Saya menjawab: setiap Sunnah yang ditetapkan Rasulullah SAW berkaitan dengan Al Qur’an, ada kalanya sama persis dengan Al Qur’an dari segi nash, namun ada kalanya sebagai penjelasan dari Allah SWT dan biasanya penjelasan itu lebih luas penafsirannya daripada yang dijelaskan.
Terhadap Sunnah Rasulullah SAW tentang sesuatu yang tidak diredaksikan di dalam Al Qur’an, kami juga mengikutinya lantaran Allah SWT mewajibkan umat-Nya untuk menaati perintah beliau secara umum. Adapun nasikh dan mansukh dari hadits beliau sama seperti Allah SWT me- nasakh suatu hukum di dalam Kitab-Nya dengan hukum lain dalam Kitab-Nya secara umum di Kitab-Nya. Seperti itulah Sunnah Rasulullah SAW di- nasakh dengan Sunnah beliau yang lain. Apa yang saya jelaskan dalam Kitabku ini telah saya sampaikan sebelumnya.
Mengenai hadits-hadits yang berbeda tanpa ada indikasi tentang mana yang nasikh dan mana yang mansukh, maka pada dasarnya seluruhnya sejalan dan benar, tidak ada perselisihan di dalamnya.

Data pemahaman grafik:
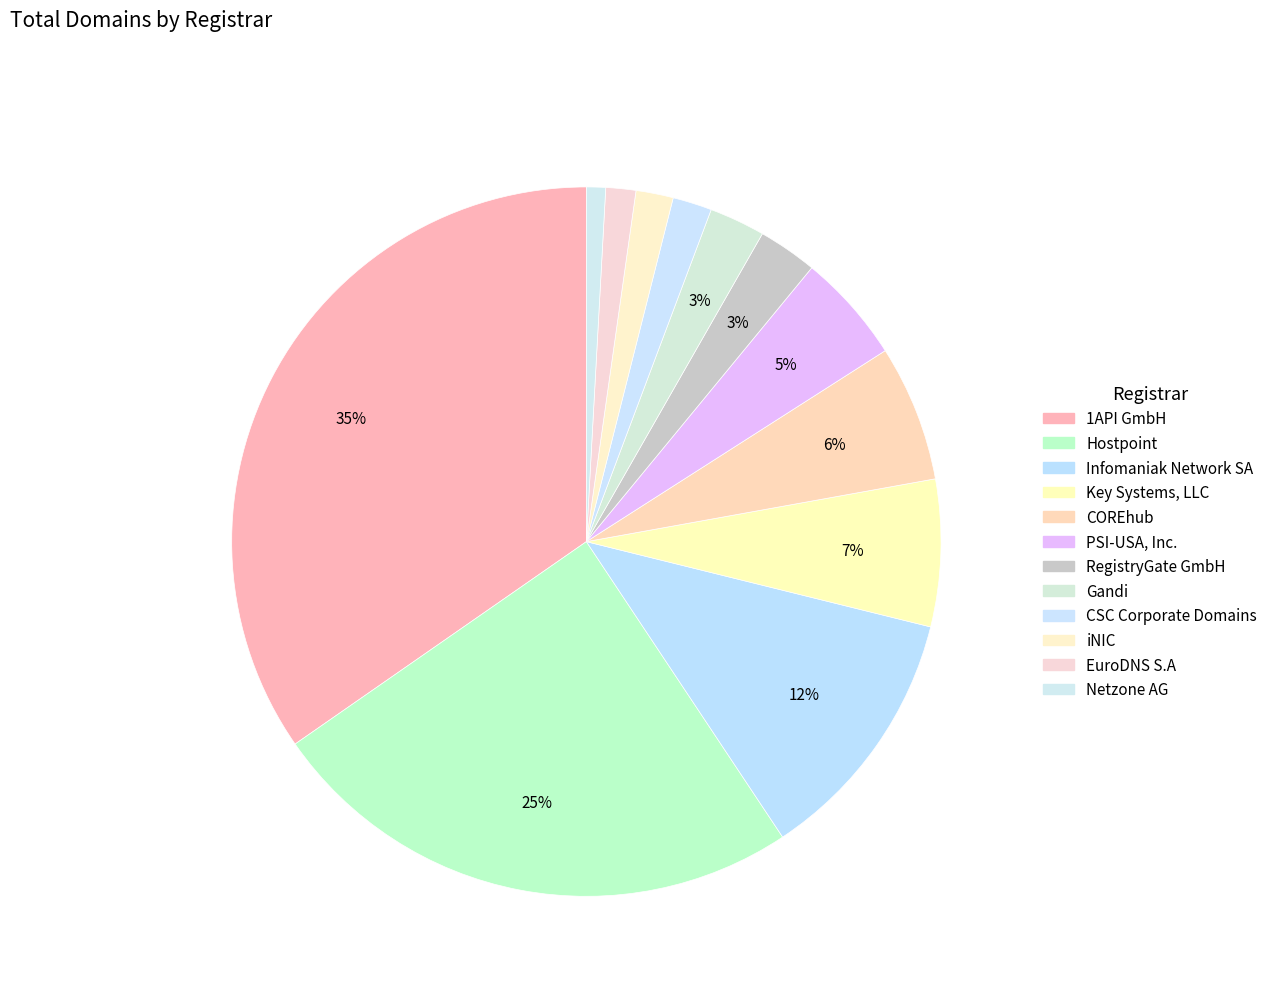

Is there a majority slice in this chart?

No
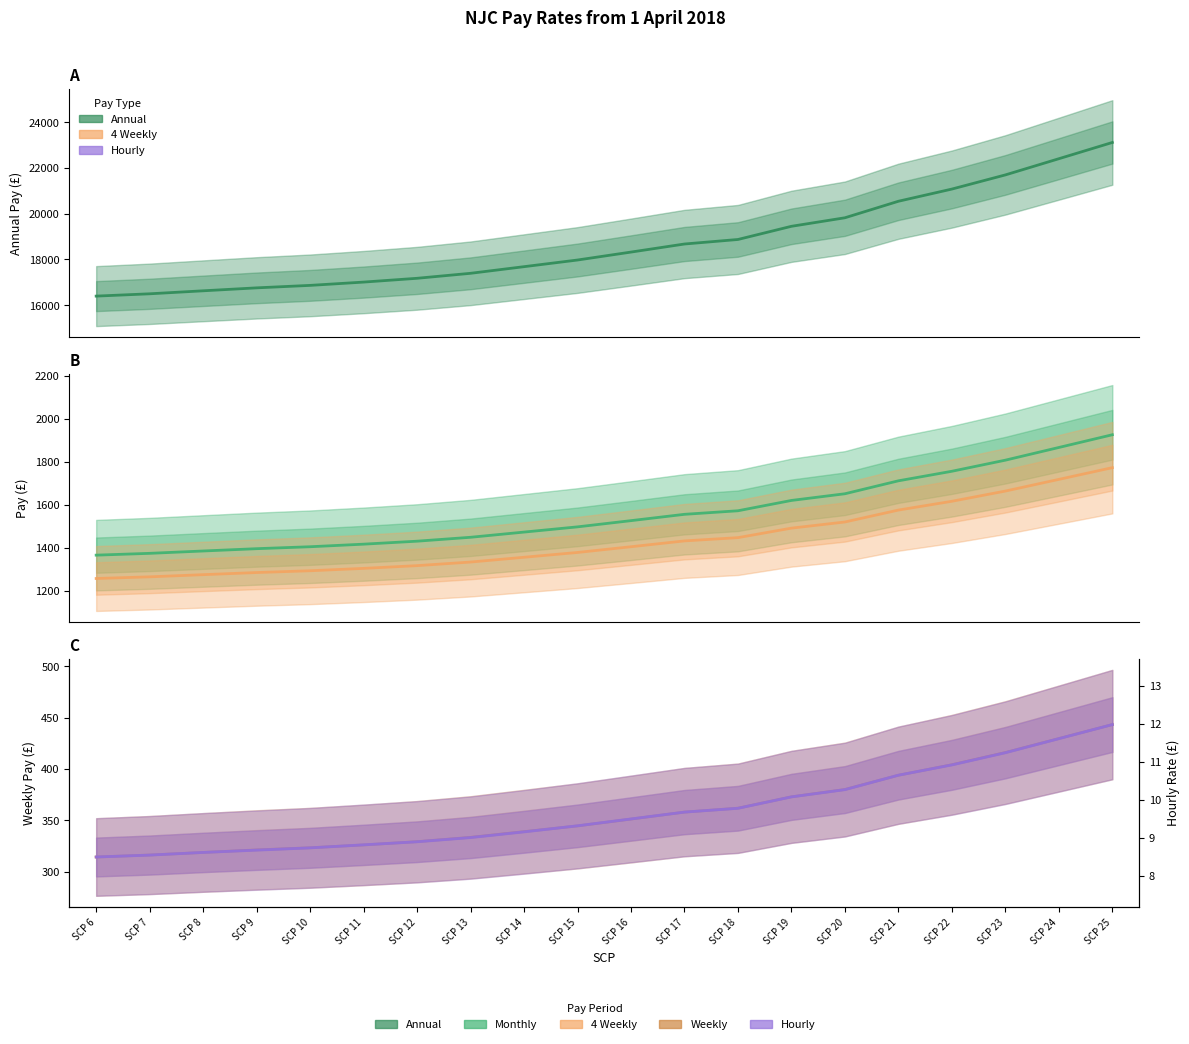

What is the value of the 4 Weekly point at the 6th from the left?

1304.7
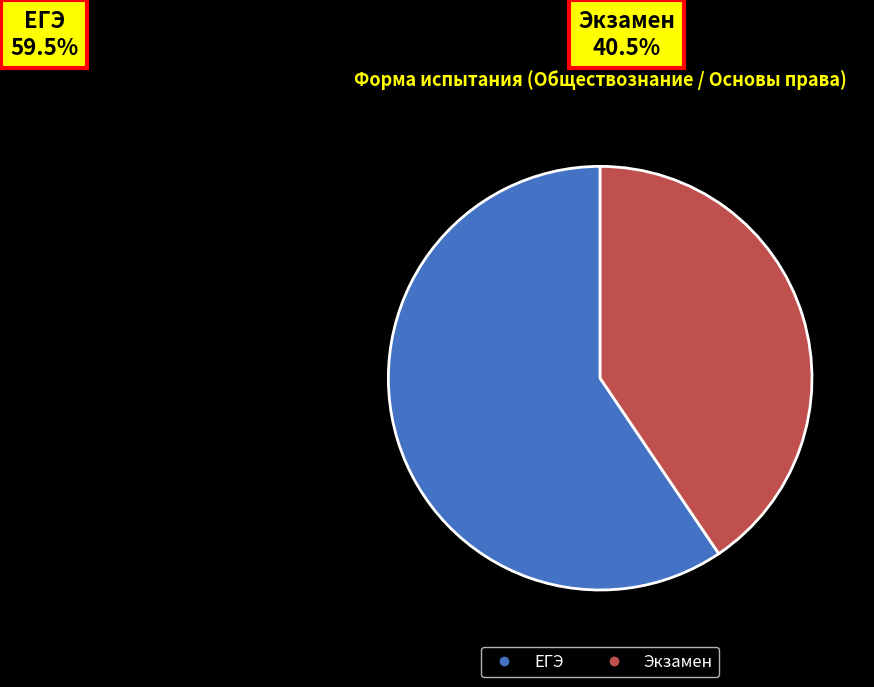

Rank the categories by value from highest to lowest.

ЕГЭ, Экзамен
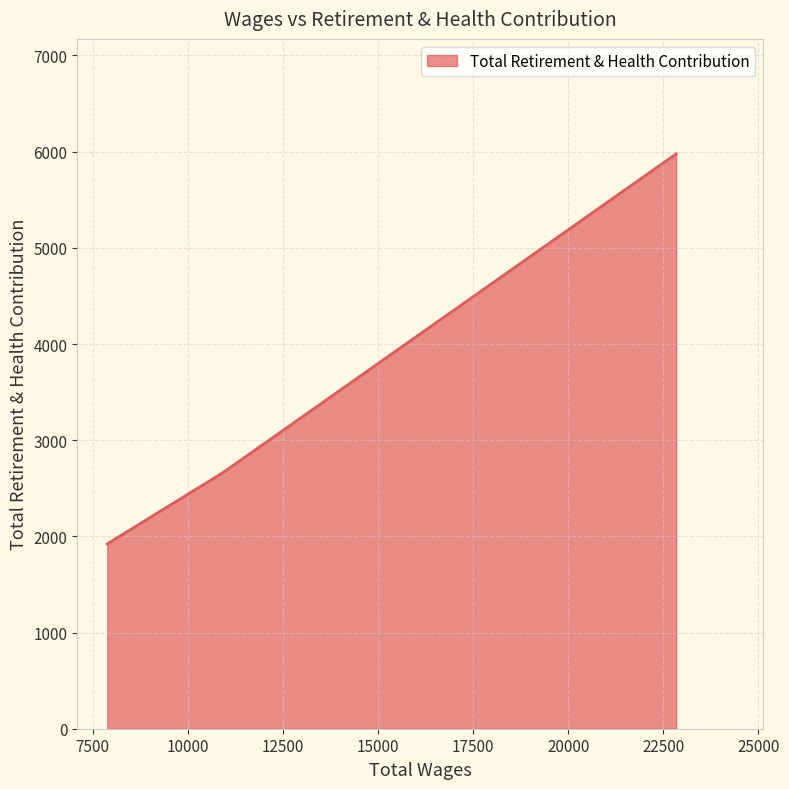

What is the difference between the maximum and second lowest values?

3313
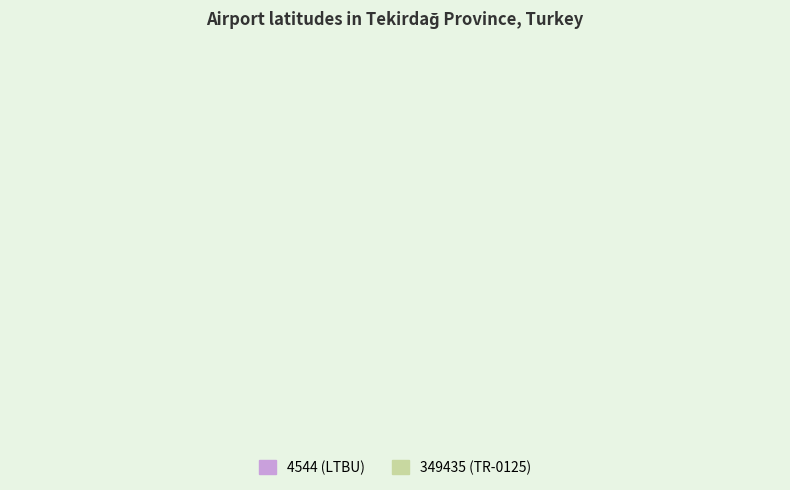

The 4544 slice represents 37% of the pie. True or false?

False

## Daftar Tugas
- A) Salin bagian kutipan tentang Sunnah secara utuh, mulai dari "Saya menjawab: setiap" terus sampai "saya sampaikan sebelumnya.".
- B) Teruskan kutipan tentang Sunnah dan hadits Rasulullah SAW, dimulai setelah kalimat terakhirnya.
Materi tersebut merupakan bahan tersendiri yang terpisah dari kutipan tentang Sunnah.

## Jawaban
- A)
Saya menjawab: setiap Sunnah yang ditetapkan Rasulullah SAW berkaitan dengan Al Qur’an, ada kalanya sama persis dengan Al Qur’an dari segi nash, namun ada kalanya sebagai penjelasan dari Allah SWT dan biasanya penjelasan itu lebih luas penafsirannya daripada yang dijelaskan.
Terhadap Sunnah Rasulullah SAW tentang sesuatu yang tidak diredaksikan di dalam Al Qur’an, kami juga mengikutinya lantaran Allah SWT mewajibkan umat-Nya untuk menaati perintah beliau secara umum. Adapun nasikh dan mansukh dari hadits beliau sama seperti Allah SWT me- nasakh suatu hukum di dalam Kitab-Nya dengan hukum lain dalam Kitab-Nya secara umum di Kitab-Nya. Seperti itulah Sunnah Rasulullah SAW di- nasakh dengan Sunnah beliau yang lain. Apa yang saya jelaskan dalam Kitabku ini telah saya sampaikan sebelumnya.

- B)
Rasulullah SAW adalah orang Arab, baik dari segi domisili maupun bahasa. Terkadang beliau berbicara sesuatu secara umum, dan maksudnya memang umu, dan terkadang beliau berbicara sesuatu secara umum, namun maksudnya khusus, sebagaimana yang saya jelaskan kepada Anda tentang Al Qur’an dan Sunnah Rasul-Nya.
Terkadang beliau ditanya tentang sesuatu, lalu beliau menjawab sebatas pertanyaan tersebut. Namun, orang yang meriwayatkannya menyampaikan berita tersebut secara tidak lengkap dan ringkas, sehingga ia hanya menghasilkan sebagian makna, tidak sebagian yang lain. Terkadang seorang perawi meriwayatkan hadits dari beliau hanya berisi jawaban dari Nabi SAW, tanpa memahami pertanyaan yang memberinya petunjuk tentang esensi jawaban. Padahal dengan mengetahui latar belakang jawaban, ia akan mengetahui esensi jawaban.
Terkadang Rasulullah SAW menetapkan satu Sunnah tentang satu hal, dan Sunnah lain yang berbeda dengannya. Tetapi banyak orang tidak mencermati perbedaan dua kondisi yang melatarinya.
Terkadang beliau juga menetapkan satu Sunnah yang secara nash sejalan dengan Al Qur’an, lalu seorang perawi menghafalnya, dan pada saat yang lain beliau menetapkan Sunnah lain yang dari segi makna berbeda dengan makna Al Qur’an karena memang ada perbedaan kondisi. Lalu perawi lain menghafal Sunnah tersebut. Ketika masing-masing mengemukakan hafalannya, sebagian pendengar akan menganggapnya Sebagai perbedaan, padahal bukan.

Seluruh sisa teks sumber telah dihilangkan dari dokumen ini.